Black beans are abundant in both iron and molybdenum. Iron is essential for carrying oxygen to our red blood cells, and also in the production of haemoglobin, a primary component of red blood cells. Molybdenum is a key component in chemical reactions that release iron in to the body.
Make a black bean salad by combining cooked black beans, orange segments and thinly sliced red onion. Season with cumin and dress with an oil and vinegar dressing. Eating any pulse with vitamin C rich foods increases iron absorption, as the type of iron is harder to absorb than iron found in meat.
A milder, creamier relative of the broadbean, butter beans contain molybdenum, iron and soluble fibre, essential for red blood cell health and reduced cholesterol.

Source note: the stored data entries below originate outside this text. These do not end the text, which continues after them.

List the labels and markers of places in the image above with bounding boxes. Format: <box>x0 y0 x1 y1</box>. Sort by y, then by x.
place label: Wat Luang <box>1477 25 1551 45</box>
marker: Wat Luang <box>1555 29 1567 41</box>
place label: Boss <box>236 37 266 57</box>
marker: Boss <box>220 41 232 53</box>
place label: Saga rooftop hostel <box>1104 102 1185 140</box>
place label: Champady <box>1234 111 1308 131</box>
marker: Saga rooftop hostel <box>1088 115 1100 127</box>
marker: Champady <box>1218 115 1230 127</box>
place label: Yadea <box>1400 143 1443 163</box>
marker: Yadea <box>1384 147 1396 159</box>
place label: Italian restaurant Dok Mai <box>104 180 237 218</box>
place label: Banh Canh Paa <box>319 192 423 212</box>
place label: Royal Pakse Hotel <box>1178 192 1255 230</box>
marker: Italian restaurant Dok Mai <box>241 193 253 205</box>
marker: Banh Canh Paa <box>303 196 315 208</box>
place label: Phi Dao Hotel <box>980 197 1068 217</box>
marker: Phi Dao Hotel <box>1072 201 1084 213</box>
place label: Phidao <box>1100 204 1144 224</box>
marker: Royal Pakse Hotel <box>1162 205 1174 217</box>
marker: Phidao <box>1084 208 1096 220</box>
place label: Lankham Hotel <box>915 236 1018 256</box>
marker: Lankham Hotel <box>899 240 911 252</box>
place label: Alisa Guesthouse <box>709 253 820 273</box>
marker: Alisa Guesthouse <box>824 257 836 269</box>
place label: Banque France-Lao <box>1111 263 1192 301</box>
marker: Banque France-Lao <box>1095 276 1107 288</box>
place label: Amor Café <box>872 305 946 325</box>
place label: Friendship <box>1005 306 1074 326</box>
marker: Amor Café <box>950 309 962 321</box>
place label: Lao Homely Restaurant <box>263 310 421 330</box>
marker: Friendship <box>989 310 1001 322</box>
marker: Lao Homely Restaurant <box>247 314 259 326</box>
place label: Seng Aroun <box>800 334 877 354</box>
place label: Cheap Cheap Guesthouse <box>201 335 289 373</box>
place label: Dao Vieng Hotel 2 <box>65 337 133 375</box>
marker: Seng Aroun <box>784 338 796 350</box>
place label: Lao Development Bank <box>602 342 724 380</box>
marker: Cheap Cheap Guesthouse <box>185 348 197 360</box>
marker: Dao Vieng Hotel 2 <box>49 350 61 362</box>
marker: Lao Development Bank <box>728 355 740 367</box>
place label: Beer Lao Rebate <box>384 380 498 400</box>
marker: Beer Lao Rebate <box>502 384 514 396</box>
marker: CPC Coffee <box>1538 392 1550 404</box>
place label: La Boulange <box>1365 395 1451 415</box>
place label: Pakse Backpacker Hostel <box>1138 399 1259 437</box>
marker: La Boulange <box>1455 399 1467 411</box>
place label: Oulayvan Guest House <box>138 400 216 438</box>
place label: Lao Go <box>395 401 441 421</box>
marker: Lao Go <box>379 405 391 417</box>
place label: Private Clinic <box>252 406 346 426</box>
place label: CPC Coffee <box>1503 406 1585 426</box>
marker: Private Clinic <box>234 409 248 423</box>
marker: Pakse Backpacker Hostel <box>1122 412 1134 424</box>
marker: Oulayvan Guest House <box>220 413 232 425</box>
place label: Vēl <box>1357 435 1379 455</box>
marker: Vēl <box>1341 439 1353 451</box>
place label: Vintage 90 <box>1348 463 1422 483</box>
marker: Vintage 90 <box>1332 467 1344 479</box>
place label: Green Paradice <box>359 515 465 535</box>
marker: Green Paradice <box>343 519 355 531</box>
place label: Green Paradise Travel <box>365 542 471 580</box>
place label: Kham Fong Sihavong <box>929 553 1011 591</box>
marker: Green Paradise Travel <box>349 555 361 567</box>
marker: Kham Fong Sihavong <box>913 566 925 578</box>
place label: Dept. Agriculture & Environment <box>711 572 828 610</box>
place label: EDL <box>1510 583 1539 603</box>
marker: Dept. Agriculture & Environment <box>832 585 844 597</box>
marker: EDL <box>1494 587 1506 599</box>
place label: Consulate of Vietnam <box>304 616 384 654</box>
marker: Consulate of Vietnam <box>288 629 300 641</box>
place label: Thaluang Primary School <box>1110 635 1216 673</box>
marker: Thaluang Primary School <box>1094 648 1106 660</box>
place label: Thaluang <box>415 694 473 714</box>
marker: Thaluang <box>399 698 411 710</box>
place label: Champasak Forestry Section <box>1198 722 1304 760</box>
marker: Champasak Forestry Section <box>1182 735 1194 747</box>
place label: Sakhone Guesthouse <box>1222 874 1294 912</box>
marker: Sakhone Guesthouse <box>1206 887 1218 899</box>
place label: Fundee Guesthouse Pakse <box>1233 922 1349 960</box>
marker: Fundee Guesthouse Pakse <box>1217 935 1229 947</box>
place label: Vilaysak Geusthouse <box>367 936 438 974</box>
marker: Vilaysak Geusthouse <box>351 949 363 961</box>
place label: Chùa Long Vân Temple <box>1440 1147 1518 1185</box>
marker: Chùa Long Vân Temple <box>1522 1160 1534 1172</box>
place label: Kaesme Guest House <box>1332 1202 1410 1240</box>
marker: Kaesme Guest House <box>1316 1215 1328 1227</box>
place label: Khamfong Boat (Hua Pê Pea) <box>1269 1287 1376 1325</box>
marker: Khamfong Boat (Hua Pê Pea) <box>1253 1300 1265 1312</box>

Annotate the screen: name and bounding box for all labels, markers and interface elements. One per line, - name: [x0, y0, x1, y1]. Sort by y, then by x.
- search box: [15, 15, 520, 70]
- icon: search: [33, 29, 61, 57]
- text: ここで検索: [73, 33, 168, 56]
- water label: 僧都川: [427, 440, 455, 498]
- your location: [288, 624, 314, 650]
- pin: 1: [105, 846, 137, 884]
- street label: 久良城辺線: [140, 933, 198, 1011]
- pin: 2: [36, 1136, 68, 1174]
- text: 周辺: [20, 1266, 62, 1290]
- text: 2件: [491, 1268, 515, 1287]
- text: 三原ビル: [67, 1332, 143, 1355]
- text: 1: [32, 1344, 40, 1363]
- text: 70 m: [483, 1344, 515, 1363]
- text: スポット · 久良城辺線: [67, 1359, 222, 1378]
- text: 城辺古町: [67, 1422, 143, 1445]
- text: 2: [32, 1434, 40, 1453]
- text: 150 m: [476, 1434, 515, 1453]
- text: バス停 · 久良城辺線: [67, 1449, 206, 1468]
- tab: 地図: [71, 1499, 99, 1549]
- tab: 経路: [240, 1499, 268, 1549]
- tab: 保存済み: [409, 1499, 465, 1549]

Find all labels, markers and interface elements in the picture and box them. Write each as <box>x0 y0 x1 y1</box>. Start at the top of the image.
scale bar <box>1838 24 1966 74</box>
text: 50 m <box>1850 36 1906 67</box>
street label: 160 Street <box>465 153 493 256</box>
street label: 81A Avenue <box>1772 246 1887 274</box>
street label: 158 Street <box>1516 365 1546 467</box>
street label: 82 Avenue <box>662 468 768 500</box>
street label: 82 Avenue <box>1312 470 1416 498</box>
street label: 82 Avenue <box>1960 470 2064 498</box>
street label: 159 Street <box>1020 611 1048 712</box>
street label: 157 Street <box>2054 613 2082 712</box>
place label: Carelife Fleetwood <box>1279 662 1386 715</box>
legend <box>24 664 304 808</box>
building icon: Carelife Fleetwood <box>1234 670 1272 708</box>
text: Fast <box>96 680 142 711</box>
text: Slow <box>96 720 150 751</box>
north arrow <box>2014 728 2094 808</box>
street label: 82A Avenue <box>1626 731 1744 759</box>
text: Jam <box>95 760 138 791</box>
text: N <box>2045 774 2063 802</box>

They are also high in protein necessary for building and repairing tissue and muscle and the amino acid tryptophan.
While traditionally made with chickpeas, hummus can be made with butterbeans. Blend cooked butterbeans with sautéed onion and garlic and a squeeze of lemon juice. Gradually add olive oil until the mix reaches a thick but smooth consistency. Season to taste and serve.
Beyond their fibre content, chickpeas may also be good for bone health. They are rich in manganese, which builds and provides structure for bones. They also contain calcium, phosphorus and magnesium, all bone healthy minerals.
Gazpacho is a chilled summer soup, originating in Spain. It’s made primarily from pureed tomatoes (plus peppers, cucumber, garlic and spring onion) but adding whole chickpeas to the final can make a more satisfying dish. Antioxidant lycopene found in abundance in tomatoes works synergistically with the chickpeas to reduce oxidative stress on the bones.
The insoluble fibre content of kidney beans helps regulate the bowels. They are also high in phosphorus a co factor in maintaining healthy bones and teeth.
The mix of rice and beans forms a complete protein meal. Combine cooked rice and beans with sautéed chopped peppers, onion and garlic and chopped tomatoes. Season with chilli powder coriander and thyme. Salt and pepper to taste.
The extremely high iron and molybdenum content are great for oxygenating the blood and aiding the release of cellular energy. Insoluble fibre also keeps cholesterol at healthy levels. Lentils are also rich in vitamin B1 (thiamine) which help regulate the nervous system and maintain a steady heartbeat
Dried lentils are deficit in two essential amino acids, methionine and cysteine. Sprouting them increases levels of all amino acids including these two and produces a food that is a complete protein in its own right.
Green mung beans have long been used in traditional Chinese medicine and Indian medicine. They are best used for their detoxifying properties and their anti-inflammatory benefits so to keep the body running smoothly.
Whilst they can be cooked and added to stews the mung bean is more commonly consumed in the form of beansprouts. These thick white sprouts can be added to any salad or sandwich and are a mainstay of Chinese cooking.